Dataset entries:
*-*-*
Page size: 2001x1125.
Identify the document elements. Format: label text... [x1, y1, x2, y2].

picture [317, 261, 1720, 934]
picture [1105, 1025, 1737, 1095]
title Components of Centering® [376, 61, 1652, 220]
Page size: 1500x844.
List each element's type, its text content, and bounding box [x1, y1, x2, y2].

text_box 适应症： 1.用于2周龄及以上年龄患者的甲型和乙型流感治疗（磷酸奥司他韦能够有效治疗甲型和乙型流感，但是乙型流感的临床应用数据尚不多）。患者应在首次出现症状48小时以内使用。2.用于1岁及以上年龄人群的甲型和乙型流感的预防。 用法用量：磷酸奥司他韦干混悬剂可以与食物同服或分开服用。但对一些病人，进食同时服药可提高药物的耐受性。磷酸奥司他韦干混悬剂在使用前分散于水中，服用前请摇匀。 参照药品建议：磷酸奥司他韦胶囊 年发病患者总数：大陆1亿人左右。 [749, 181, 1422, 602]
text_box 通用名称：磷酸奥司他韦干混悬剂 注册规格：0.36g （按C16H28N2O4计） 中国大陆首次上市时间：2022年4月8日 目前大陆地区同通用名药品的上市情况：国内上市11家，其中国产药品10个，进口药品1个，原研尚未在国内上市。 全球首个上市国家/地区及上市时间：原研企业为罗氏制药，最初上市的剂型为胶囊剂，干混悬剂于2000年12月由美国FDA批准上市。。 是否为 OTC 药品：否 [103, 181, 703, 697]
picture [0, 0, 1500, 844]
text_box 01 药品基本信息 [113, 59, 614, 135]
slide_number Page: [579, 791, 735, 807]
*-*-*
Work request: Above are the records; restate each one exactly.

Answer space:
Page size: 2001x1125.
Identify the document elements. Format: label text... [x1, y1, x2, y2].

picture [317, 261, 1720, 934]
picture [1105, 1025, 1737, 1095]
title Components of Centering® [376, 61, 1652, 220]
Page size: 1500x844.
List each element's type, its text content, and bounding box [x1, y1, x2, y2].

text_box 适应症： 1.用于2周龄及以上年龄患者的甲型和乙型流感治疗（磷酸奥司他韦能够有效治疗甲型和乙型流感，但是乙型流感的临床应用数据尚不多）。患者应在首次出现症状48小时以内使用。2.用于1岁及以上年龄人群的甲型和乙型流感的预防。 用法用量：磷酸奥司他韦干混悬剂可以与食物同服或分开服用。但对一些病人，进食同时服药可提高药物的耐受性。磷酸奥司他韦干混悬剂在使用前分散于水中，服用前请摇匀。 参照药品建议：磷酸奥司他韦胶囊 年发病患者总数：大陆1亿人左右。 [749, 181, 1422, 602]
text_box 通用名称：磷酸奥司他韦干混悬剂 注册规格：0.36g （按C16H28N2O4计） 中国大陆首次上市时间：2022年4月8日 目前大陆地区同通用名药品的上市情况：国内上市11家，其中国产药品10个，进口药品1个，原研尚未在国内上市。 全球首个上市国家/地区及上市时间：原研企业为罗氏制药，最初上市的剂型为胶囊剂，干混悬剂于2000年12月由美国FDA批准上市。。 是否为 OTC 药品：否 [103, 181, 703, 697]
picture [0, 0, 1500, 844]
text_box 01 药品基本信息 [113, 59, 614, 135]
slide_number Page: [579, 791, 735, 807]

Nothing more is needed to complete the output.